Steps 1–4 are guard clauses that leave no partial state. A schedule either fully dispatches or produces a structured rejection in last_dispatch_status.

Worker Loop

apps/worker/src/worker/scheduled-workflow-worker.ts follows a claim → execute → complete cycle:

  1. Claim — calls fn_claim_scheduled_workflow_run; receives an exclusive run ID or null if nothing is ready.
  2. Execute — calls WorkflowExecutionService.execute() with the claimed run's context and node graph.
  3. Complete — calls fn_complete_scheduled_workflow_run with final status and output.

The worker polls at a configurable interval (WORKER_POLL_INTERVAL_MS) and exits cleanly on SIGTERM.

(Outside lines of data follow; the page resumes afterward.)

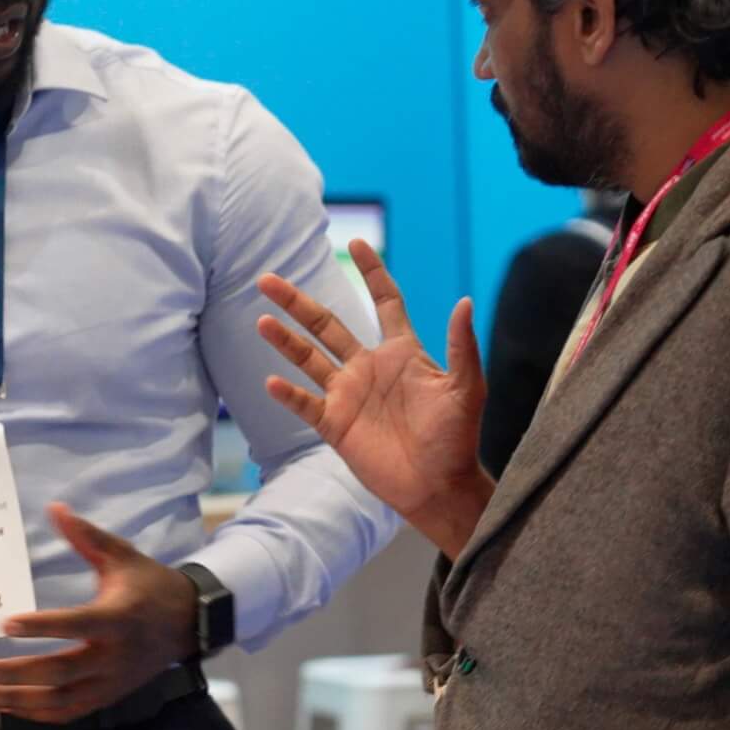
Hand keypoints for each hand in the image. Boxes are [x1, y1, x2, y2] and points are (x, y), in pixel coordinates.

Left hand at [0, 504, 196, 723]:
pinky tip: (5, 706)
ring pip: (59, 701)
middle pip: (60, 673)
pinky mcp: (107, 697)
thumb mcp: (122, 555)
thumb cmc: (149, 585)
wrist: (188, 624)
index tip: (4, 623)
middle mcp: (113, 656)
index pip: (76, 625)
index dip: (41, 627)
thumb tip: (55, 509)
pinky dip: (35, 713)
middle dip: (14, 674)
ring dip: (16, 701)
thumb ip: (86, 536)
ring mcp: (110, 683)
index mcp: (117, 618)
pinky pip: (68, 713)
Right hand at [257, 242, 492, 558]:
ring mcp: (348, 395)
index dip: (372, 273)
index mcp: (402, 352)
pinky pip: (305, 403)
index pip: (385, 302)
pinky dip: (288, 393)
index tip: (357, 243)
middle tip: (267, 279)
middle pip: (327, 324)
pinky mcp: (335, 424)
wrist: (439, 486)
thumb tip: (464, 302)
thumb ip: (461, 348)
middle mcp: (368, 367)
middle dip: (297, 302)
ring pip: (308, 358)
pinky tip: (272, 380)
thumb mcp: (466, 390)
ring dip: (285, 340)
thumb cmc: (457, 439)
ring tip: (263, 319)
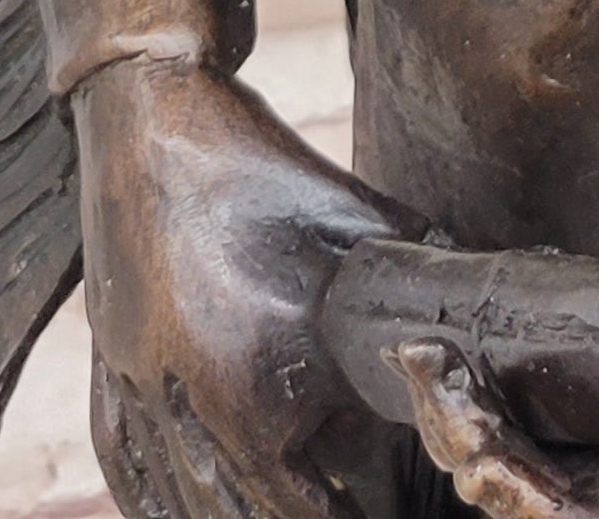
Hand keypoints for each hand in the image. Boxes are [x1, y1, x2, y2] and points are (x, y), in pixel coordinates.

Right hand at [74, 55, 404, 516]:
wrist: (155, 120)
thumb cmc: (270, 176)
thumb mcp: (365, 241)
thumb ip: (423, 301)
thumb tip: (490, 337)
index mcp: (248, 387)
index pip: (296, 515)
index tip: (379, 510)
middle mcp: (184, 409)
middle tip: (342, 509)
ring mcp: (136, 398)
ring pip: (176, 510)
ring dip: (225, 514)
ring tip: (280, 505)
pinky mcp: (108, 379)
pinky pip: (130, 475)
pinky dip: (163, 502)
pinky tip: (197, 504)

Dead-Letter / Error Handling

Unhandled throws inside the worker are caught at the top level. The worker calls fn_complete_scheduled_workflow_run with status: 'failed' and the serialised error message. The run lands in the failed partition of lenses.workflow_runs, queryable for ops triage.

WARNING

A crashed worker process (OOM, SIGKILL) leaves the run in running. A background cleanup job reaps stale running rows older than the configured run timeout and marks them failed.